Task to carry out: Your task is to copy every line of the entries that contains "height".

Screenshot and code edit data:
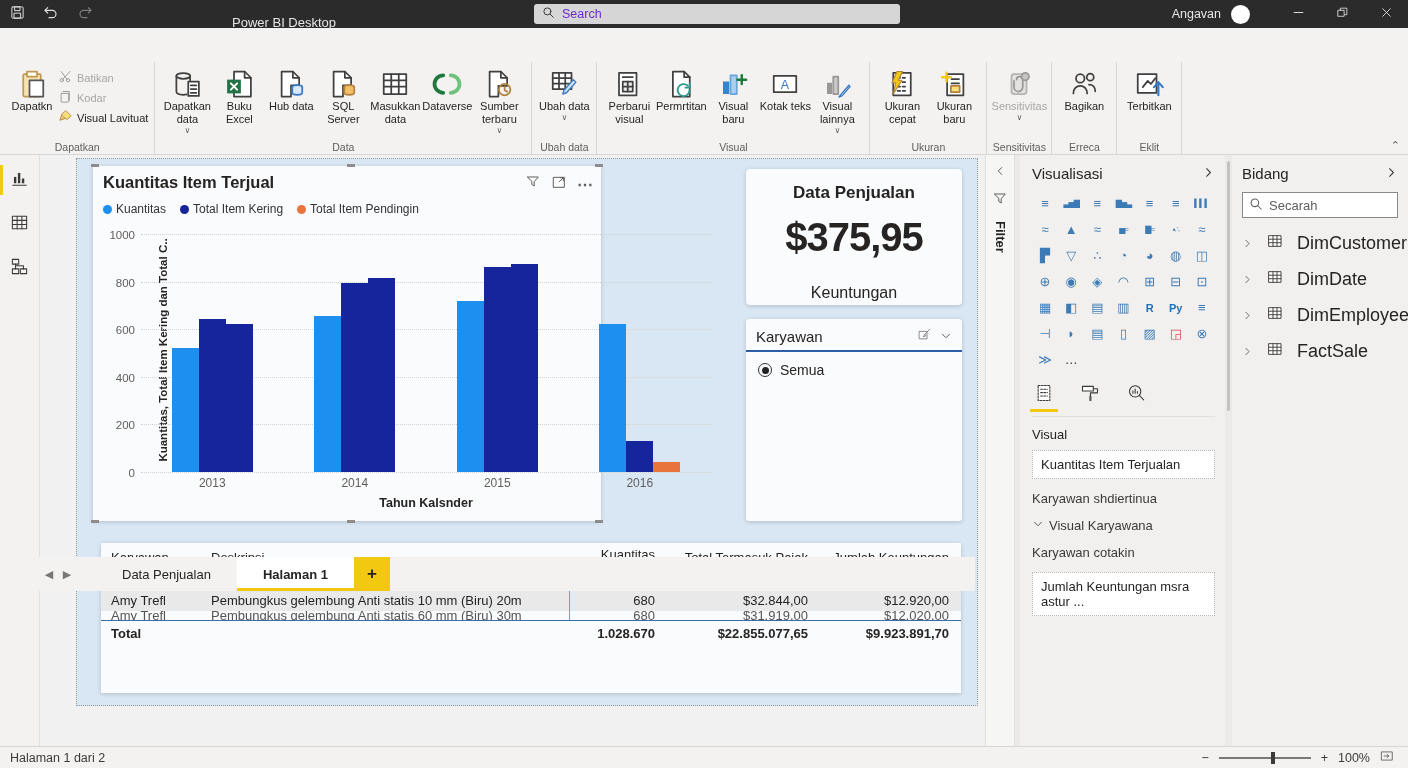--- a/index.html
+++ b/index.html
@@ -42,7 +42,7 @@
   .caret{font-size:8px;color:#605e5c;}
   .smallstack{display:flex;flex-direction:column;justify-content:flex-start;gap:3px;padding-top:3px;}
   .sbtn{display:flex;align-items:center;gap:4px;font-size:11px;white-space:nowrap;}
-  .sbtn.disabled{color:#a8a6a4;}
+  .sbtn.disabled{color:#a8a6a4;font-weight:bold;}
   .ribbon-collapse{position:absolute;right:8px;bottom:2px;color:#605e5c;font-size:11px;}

...

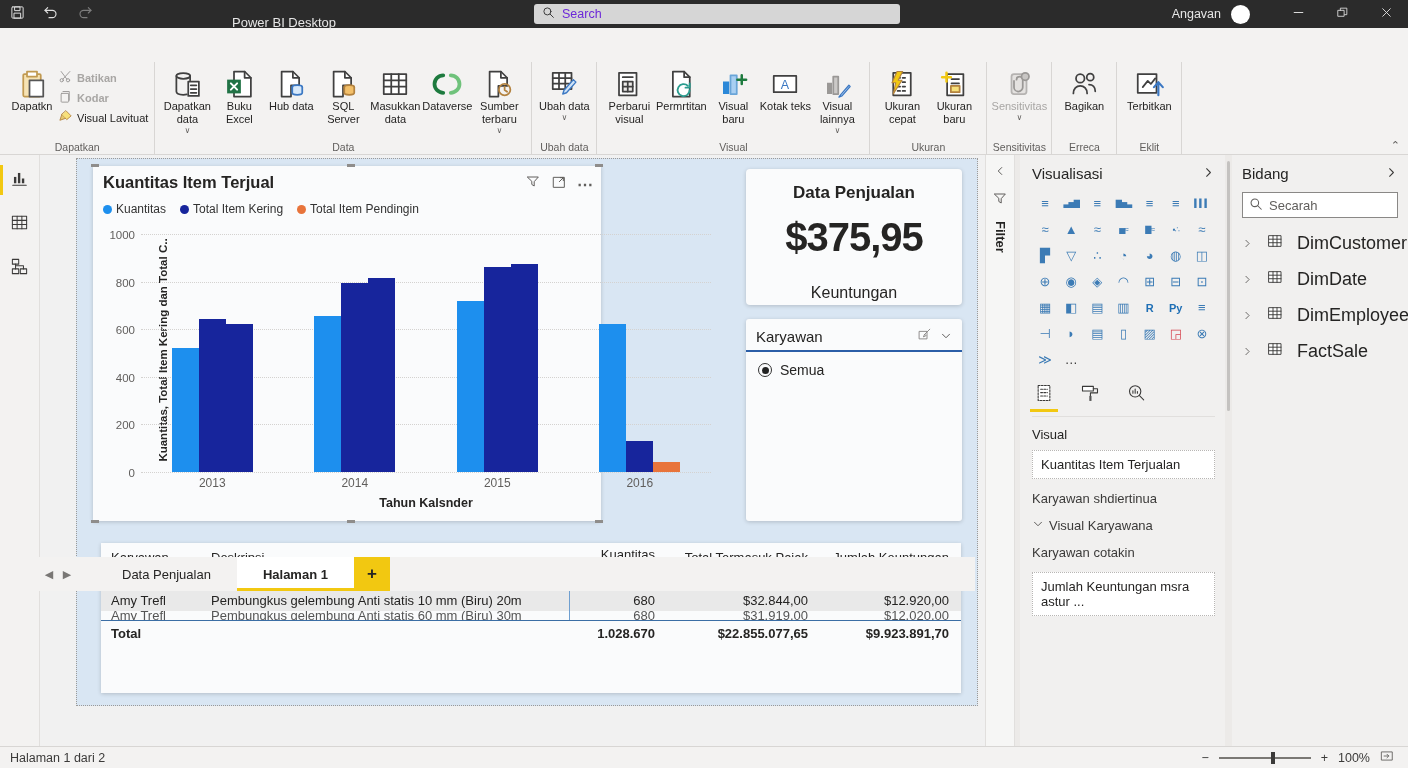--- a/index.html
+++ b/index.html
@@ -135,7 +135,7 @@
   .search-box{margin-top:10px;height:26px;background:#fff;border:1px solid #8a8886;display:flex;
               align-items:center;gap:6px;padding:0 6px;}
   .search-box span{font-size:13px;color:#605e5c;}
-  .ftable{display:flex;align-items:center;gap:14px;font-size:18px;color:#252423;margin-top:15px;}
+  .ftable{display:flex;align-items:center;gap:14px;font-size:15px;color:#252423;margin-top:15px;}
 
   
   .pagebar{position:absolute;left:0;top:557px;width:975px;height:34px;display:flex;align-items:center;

Task answer:
   .search-box{margin-top:10px;height:26px;background:#fff;border:1px solid #8a8886;display:flex;
   .pagebar{position:absolute;left:0;top:557px;width:975px;height:34px;display:flex;align-items:center;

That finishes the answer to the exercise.